ネット社会の公開の場での大衆の拍手と歓呼が正義という風潮

更に言うと、ここには「公開の場」で「多数の意思」を実現することが正義となる論理が働く。ナチスの公法学者シュミットが指摘したように、「代議制」「秘密主義」であることが激しく攻撃されて、ネット社会という公開の場で大衆の拍手と歓呼で迎えられた意思が実現されるのが正義であるという傾向を強く持っている。

シュミットは、多数決が真実に近いとする考えは本来は自由主義に基づくものであり、「大衆の意思」の実現を理念とする民主主義は、多数決を否定しても実現しうると指摘しました。むしろ多数決や議会政治は、選挙民の意思をはなれた場所で「代表」が駆け引きや妥協による無力を演じています。ナチスの出現は、このような代表制による大衆の意思の疎外を廃し、大衆の拍手と歓呼で強力に政治を推進し、失業問題の解決という大衆の意思を実現させました。このような論拠に立ち、彼はヒトラーによる独裁政権が民主主義的であるとしました。

さらに彼は、秘密投票にも批判を展開しました。秘密投票は、選挙民を「個人」に還元させてしまいます。誰にも自分の意思決定が見られることはないので、それぞれの個人が「私的」な部分を持つことになります。公開の場で拍手や喝采で意思表示をしないような人の見解も大きな影響力を持ち、秘密投票による意思決定は「私的」なものになってしまうと主張しました。

ネット社会における承認欲求の「気持ち悪さ」

ネット社会における承認欲求を「気持ち悪い」と感じるところは、以下の点に要約される。
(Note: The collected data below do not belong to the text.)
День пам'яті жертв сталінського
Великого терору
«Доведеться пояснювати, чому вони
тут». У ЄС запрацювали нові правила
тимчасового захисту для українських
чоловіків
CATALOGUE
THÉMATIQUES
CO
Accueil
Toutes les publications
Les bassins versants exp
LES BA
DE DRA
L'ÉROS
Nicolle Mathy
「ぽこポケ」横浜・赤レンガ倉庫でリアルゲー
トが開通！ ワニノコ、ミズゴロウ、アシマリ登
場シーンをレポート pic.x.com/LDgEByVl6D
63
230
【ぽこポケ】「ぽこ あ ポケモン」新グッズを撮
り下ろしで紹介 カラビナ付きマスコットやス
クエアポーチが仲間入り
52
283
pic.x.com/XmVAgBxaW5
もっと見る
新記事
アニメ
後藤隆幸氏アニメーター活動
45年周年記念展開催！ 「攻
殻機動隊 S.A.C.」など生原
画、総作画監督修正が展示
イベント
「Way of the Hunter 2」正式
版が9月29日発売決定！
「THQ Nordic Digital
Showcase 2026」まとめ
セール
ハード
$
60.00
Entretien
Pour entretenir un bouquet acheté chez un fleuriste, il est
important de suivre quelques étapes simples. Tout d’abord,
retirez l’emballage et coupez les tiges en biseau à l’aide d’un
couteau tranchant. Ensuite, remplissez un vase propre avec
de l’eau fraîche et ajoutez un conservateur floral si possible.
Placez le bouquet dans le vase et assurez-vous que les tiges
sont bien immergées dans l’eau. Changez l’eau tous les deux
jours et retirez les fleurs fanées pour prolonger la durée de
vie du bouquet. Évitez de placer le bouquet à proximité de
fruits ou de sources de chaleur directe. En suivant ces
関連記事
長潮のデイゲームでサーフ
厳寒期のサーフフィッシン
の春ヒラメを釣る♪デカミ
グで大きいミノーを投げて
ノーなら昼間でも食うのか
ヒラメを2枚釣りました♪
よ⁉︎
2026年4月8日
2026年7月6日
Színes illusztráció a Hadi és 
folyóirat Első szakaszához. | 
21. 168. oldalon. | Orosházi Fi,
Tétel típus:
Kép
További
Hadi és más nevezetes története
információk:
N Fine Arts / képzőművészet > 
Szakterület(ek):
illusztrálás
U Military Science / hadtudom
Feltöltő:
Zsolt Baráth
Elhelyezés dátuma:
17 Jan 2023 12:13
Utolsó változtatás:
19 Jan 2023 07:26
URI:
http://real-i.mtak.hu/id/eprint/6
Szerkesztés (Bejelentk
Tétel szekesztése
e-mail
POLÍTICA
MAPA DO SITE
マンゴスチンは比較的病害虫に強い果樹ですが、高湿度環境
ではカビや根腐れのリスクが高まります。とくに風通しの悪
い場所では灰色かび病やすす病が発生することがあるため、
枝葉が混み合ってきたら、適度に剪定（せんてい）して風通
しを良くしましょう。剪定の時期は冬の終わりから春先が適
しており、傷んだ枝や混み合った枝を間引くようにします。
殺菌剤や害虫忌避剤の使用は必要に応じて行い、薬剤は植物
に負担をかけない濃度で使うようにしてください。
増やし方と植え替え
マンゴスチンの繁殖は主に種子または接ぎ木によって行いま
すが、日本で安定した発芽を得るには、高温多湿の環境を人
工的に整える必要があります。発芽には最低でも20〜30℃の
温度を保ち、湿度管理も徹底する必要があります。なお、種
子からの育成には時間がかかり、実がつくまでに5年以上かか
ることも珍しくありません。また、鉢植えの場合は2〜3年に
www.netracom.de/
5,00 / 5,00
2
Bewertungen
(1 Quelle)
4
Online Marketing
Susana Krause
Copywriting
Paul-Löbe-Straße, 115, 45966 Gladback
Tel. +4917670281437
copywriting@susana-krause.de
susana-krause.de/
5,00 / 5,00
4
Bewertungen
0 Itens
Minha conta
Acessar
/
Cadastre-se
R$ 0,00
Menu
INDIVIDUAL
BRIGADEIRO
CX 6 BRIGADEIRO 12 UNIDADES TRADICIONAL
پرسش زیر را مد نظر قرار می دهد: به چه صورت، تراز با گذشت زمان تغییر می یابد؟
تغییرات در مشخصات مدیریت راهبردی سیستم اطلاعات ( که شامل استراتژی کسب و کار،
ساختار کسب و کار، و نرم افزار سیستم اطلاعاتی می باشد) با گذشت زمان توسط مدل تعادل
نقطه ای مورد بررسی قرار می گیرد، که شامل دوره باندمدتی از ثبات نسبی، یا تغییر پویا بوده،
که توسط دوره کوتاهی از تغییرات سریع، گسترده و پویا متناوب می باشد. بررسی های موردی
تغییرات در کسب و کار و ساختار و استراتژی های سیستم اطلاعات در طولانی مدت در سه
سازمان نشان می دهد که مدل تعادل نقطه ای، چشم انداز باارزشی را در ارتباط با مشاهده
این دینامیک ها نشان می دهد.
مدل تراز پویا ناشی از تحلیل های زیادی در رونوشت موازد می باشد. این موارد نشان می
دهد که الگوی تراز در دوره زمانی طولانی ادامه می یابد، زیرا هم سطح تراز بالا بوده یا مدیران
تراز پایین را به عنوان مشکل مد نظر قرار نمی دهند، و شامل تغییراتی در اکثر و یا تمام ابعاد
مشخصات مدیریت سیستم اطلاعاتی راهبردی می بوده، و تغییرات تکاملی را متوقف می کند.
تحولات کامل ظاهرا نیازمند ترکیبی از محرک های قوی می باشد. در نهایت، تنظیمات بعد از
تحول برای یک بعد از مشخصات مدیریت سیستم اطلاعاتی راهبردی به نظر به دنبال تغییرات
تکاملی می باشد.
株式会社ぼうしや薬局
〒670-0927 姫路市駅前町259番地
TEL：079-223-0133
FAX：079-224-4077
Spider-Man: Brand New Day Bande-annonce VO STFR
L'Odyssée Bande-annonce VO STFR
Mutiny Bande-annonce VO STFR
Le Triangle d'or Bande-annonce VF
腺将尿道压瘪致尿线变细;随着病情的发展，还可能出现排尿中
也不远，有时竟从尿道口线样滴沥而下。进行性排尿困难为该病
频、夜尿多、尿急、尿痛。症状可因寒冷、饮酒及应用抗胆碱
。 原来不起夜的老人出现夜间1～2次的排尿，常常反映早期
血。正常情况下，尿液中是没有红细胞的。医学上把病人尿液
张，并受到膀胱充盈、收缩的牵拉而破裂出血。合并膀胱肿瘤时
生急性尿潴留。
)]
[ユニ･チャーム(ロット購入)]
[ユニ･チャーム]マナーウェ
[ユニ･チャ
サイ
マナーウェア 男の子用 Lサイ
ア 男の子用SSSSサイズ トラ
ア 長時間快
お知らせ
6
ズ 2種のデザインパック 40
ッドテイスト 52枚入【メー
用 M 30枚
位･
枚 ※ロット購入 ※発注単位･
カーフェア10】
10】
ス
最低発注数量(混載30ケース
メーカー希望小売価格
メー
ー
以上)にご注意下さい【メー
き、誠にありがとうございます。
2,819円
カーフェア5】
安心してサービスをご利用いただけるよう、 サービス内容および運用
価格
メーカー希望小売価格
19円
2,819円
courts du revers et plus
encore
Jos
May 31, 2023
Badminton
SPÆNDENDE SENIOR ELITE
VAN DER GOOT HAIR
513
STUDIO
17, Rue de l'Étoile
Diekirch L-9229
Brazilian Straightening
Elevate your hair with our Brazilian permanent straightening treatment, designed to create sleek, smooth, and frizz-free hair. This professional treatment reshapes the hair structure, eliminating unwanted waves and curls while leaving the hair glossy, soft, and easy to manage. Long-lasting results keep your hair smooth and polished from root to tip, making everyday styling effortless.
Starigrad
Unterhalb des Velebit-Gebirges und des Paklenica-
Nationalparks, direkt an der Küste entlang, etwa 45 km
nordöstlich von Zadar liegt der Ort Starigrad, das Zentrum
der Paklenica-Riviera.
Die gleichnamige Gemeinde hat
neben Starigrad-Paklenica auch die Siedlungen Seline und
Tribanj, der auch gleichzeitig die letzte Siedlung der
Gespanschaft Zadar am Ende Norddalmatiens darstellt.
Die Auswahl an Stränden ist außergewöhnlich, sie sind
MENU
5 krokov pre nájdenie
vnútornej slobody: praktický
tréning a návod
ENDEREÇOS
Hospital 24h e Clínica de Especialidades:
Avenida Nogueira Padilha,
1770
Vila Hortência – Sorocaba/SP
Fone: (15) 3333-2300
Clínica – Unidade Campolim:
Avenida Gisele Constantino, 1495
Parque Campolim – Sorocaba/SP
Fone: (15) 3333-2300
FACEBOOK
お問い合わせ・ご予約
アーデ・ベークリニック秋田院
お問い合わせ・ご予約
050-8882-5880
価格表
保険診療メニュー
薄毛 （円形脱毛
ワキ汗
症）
現実社会の文化的権力装置としての「承認欲求」の可視化
ネット社会における親密圏と公共圏の境界線の曖昧化
その公共圏への大衆参加と承認・罵倒の構図
多数意思を公開の場で表明して実現することが正義であるという風潮

ネット社会の全体主義的な風潮の可視化が「気持ち悪い」と感じることの源泉であり、その極北にあるはてな村の不気味さであると考える。

ディストピアの可視化を忌避しているのだ。